--- LISTED ENTRIES ---

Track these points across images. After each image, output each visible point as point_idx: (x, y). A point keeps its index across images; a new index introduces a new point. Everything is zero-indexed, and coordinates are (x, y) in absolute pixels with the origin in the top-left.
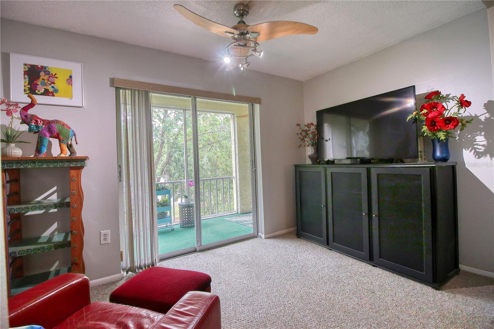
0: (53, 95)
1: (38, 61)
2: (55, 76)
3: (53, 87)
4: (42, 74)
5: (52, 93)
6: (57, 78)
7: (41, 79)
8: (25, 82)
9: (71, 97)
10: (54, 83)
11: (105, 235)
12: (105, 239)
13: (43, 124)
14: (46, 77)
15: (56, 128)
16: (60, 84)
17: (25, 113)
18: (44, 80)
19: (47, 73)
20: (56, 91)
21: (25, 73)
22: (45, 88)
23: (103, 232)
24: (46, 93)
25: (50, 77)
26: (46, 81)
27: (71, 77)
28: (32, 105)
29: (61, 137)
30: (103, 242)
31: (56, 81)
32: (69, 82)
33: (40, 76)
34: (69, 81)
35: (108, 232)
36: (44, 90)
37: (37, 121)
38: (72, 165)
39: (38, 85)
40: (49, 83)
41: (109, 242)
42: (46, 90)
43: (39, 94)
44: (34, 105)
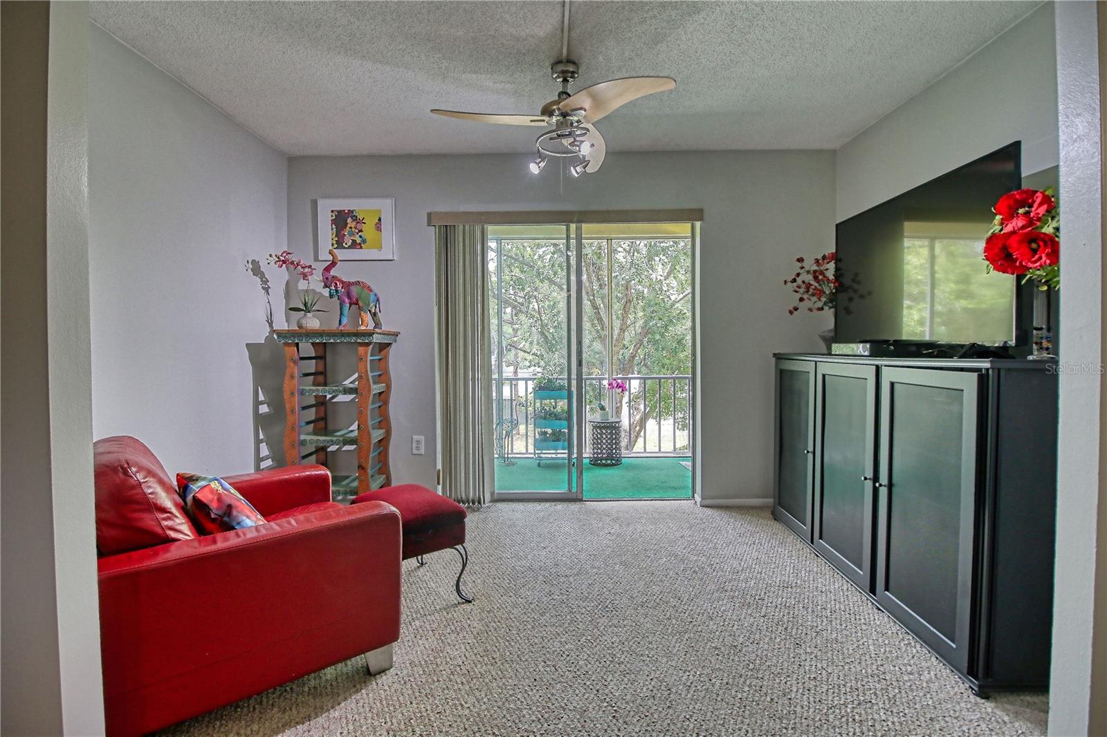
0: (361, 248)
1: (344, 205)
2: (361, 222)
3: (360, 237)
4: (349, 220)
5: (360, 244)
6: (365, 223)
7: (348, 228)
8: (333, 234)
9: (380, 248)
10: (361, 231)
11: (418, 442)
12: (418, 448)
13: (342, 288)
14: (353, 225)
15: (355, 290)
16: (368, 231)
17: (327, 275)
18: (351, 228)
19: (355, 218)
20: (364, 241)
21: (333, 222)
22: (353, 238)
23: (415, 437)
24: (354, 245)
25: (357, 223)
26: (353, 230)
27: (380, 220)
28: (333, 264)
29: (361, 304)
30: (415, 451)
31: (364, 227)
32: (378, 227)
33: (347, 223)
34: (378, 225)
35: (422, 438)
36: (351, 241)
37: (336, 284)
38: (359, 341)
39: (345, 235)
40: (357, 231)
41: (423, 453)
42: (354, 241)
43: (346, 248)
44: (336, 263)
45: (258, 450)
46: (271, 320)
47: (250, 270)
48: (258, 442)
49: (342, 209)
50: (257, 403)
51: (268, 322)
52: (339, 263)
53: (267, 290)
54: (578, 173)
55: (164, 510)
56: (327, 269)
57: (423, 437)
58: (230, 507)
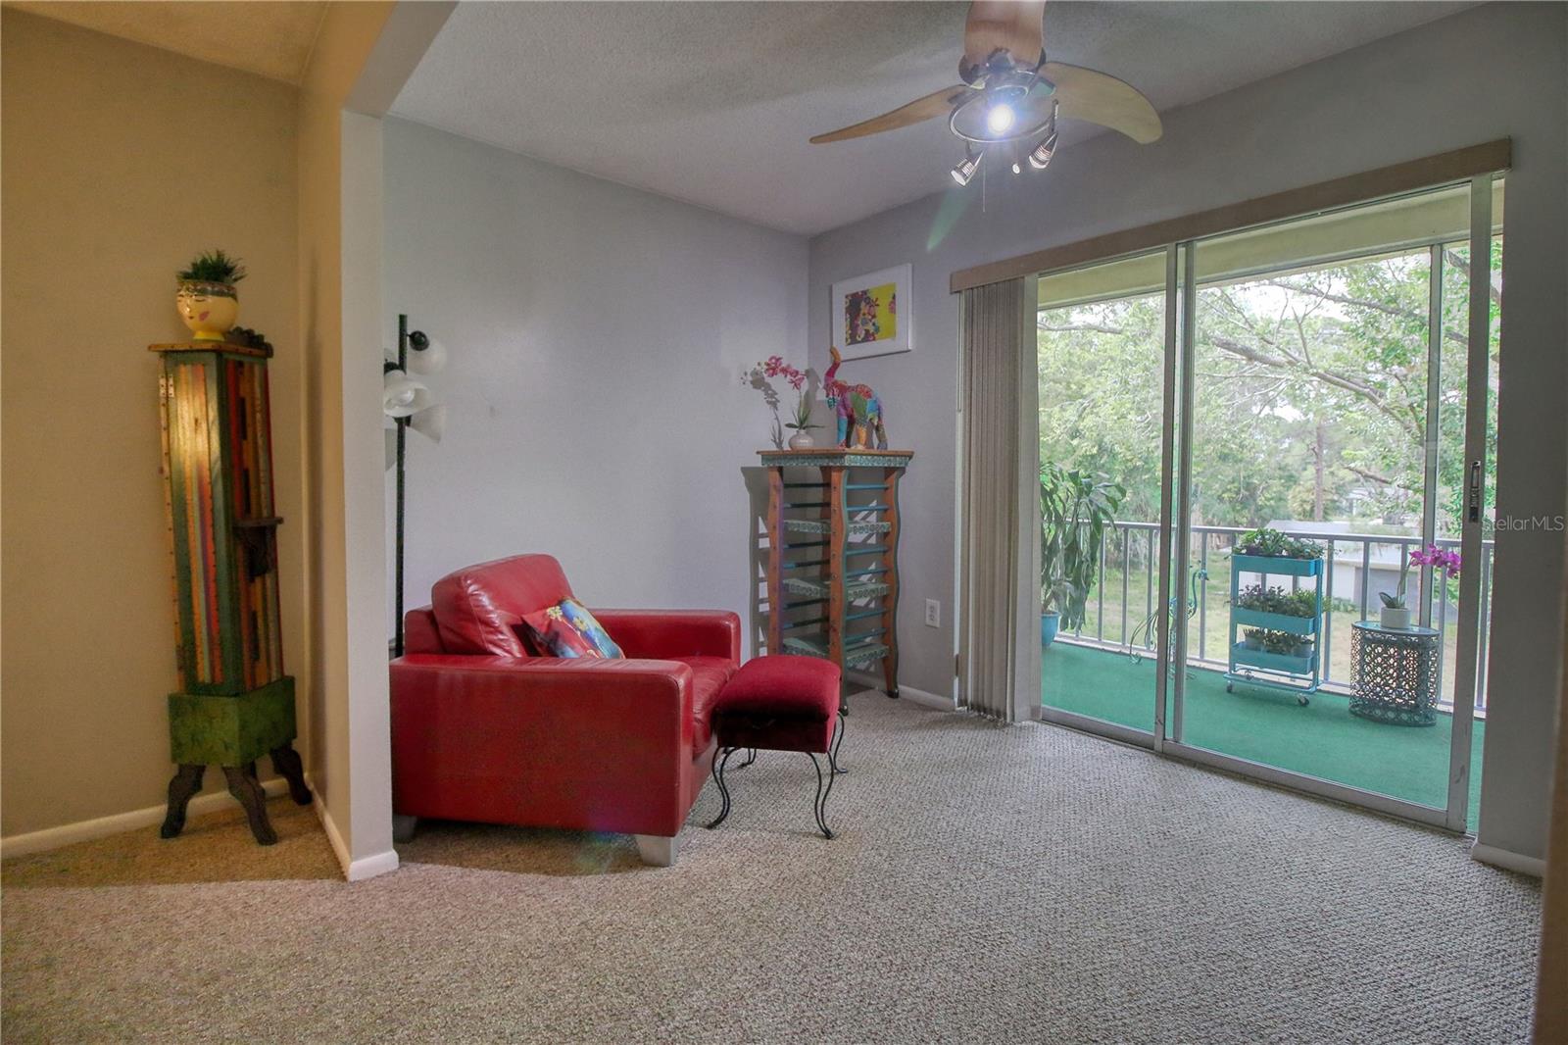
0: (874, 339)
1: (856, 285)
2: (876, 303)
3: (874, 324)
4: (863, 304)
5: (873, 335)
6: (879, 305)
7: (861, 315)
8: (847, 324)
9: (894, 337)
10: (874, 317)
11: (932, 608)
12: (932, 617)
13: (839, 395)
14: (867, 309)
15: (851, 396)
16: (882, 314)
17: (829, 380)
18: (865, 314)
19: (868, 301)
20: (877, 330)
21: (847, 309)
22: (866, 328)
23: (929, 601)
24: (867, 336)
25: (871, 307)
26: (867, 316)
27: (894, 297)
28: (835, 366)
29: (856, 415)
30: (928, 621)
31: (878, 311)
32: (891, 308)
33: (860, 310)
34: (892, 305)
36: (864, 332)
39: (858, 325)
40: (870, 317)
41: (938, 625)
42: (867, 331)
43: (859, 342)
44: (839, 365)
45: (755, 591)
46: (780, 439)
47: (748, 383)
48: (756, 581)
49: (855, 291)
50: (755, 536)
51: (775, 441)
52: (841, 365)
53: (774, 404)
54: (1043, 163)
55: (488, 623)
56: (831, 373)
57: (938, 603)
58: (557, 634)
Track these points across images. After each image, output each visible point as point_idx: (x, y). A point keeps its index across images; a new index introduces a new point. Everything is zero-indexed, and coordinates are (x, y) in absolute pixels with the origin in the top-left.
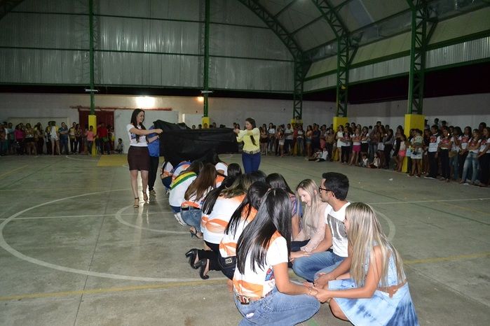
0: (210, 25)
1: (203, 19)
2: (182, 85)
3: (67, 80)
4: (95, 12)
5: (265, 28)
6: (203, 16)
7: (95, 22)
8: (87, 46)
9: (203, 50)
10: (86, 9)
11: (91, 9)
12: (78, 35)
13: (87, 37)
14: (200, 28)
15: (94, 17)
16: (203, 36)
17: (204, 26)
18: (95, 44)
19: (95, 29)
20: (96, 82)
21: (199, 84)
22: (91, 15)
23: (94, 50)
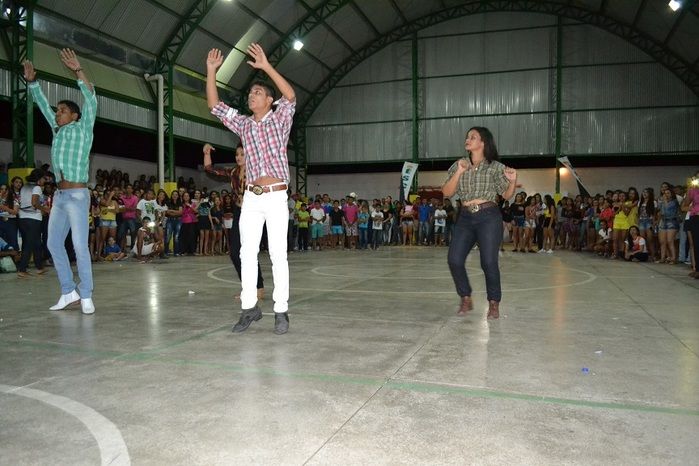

---

Transcribe the entries word for word, without their pictures.

YOUR SOLUTION -
Track these points across images. After each image, output each visible point as point_idx: (x, y). A point keeps its index across images; a new index introduces a new point. Everything is zero-indexed, and coordinates are (x, y) in absolute pixels with the origin in the top-left.
0: (53, 95)
1: (38, 61)
2: (55, 76)
3: (53, 87)
4: (42, 74)
5: (52, 93)
6: (57, 78)
7: (41, 79)
8: (25, 82)
9: (71, 97)
10: (54, 83)
11: (105, 235)
12: (105, 239)
13: (43, 124)
14: (46, 77)
15: (56, 128)
16: (60, 84)
17: (25, 113)
18: (44, 80)
19: (47, 73)
20: (56, 91)
21: (25, 73)
22: (45, 88)
23: (103, 232)
24: (46, 93)
25: (50, 77)
26: (46, 81)
27: (71, 77)
28: (32, 105)
29: (61, 137)
30: (103, 242)
31: (56, 81)
32: (69, 82)
33: (40, 76)
34: (69, 81)
35: (108, 232)
36: (44, 90)
37: (37, 121)
38: (72, 165)
39: (38, 85)
40: (49, 83)
41: (109, 242)
42: (46, 90)
43: (39, 94)
44: (34, 105)
0: (361, 248)
1: (344, 205)
2: (361, 222)
3: (360, 237)
4: (349, 220)
5: (360, 244)
6: (365, 223)
7: (348, 228)
8: (333, 234)
9: (380, 248)
10: (361, 231)
11: (418, 442)
12: (418, 448)
13: (342, 288)
14: (353, 225)
15: (355, 290)
16: (368, 231)
17: (327, 275)
18: (351, 228)
19: (355, 218)
20: (364, 241)
21: (333, 222)
22: (353, 238)
23: (415, 437)
24: (354, 245)
25: (357, 223)
26: (353, 230)
27: (380, 220)
28: (333, 264)
29: (361, 304)
30: (415, 451)
31: (364, 227)
32: (378, 227)
33: (347, 223)
34: (378, 225)
35: (422, 438)
36: (351, 241)
37: (336, 284)
38: (359, 341)
39: (345, 235)
40: (357, 231)
41: (423, 453)
42: (354, 241)
43: (346, 248)
44: (336, 263)
45: (258, 450)
46: (271, 320)
47: (250, 270)
48: (258, 442)
49: (342, 209)
50: (257, 403)
51: (268, 322)
52: (339, 263)
53: (267, 290)
54: (578, 173)
55: (164, 510)
56: (327, 269)
57: (423, 437)
58: (230, 507)
0: (874, 339)
1: (856, 285)
2: (876, 303)
3: (874, 324)
4: (863, 304)
5: (873, 335)
6: (879, 305)
7: (861, 315)
8: (847, 324)
9: (894, 337)
10: (874, 317)
11: (932, 608)
12: (932, 617)
13: (839, 395)
14: (867, 309)
15: (851, 396)
16: (882, 314)
17: (829, 380)
18: (865, 314)
19: (868, 301)
20: (877, 330)
21: (847, 309)
22: (866, 328)
23: (929, 601)
24: (867, 336)
25: (871, 307)
26: (867, 316)
27: (894, 297)
28: (835, 366)
29: (856, 415)
30: (928, 621)
31: (878, 311)
32: (891, 308)
33: (860, 310)
34: (892, 305)
36: (864, 332)
39: (858, 325)
40: (870, 317)
41: (938, 625)
42: (867, 331)
43: (859, 342)
44: (839, 365)
45: (755, 591)
46: (780, 439)
47: (748, 383)
48: (756, 581)
49: (855, 291)
50: (755, 536)
51: (775, 441)
52: (841, 365)
53: (774, 404)
54: (1043, 163)
55: (488, 623)
56: (831, 373)
57: (938, 603)
58: (557, 634)
Track these points across images. After each image, output each visible point as point_idx: (x, y). A point keeps its index across images; a new index introduces a new point. Everything is zero-indexed, and coordinates are (x, y) in absolute pixels with the origin in the top-left.
0: (210, 25)
1: (203, 19)
2: (182, 85)
3: (67, 80)
4: (95, 12)
5: (265, 28)
6: (203, 16)
7: (95, 22)
8: (87, 46)
9: (203, 50)
10: (86, 9)
11: (91, 9)
12: (78, 35)
13: (87, 37)
14: (200, 28)
15: (94, 17)
16: (203, 36)
17: (204, 26)
18: (95, 44)
19: (95, 29)
20: (96, 82)
21: (199, 84)
22: (91, 15)
23: (94, 50)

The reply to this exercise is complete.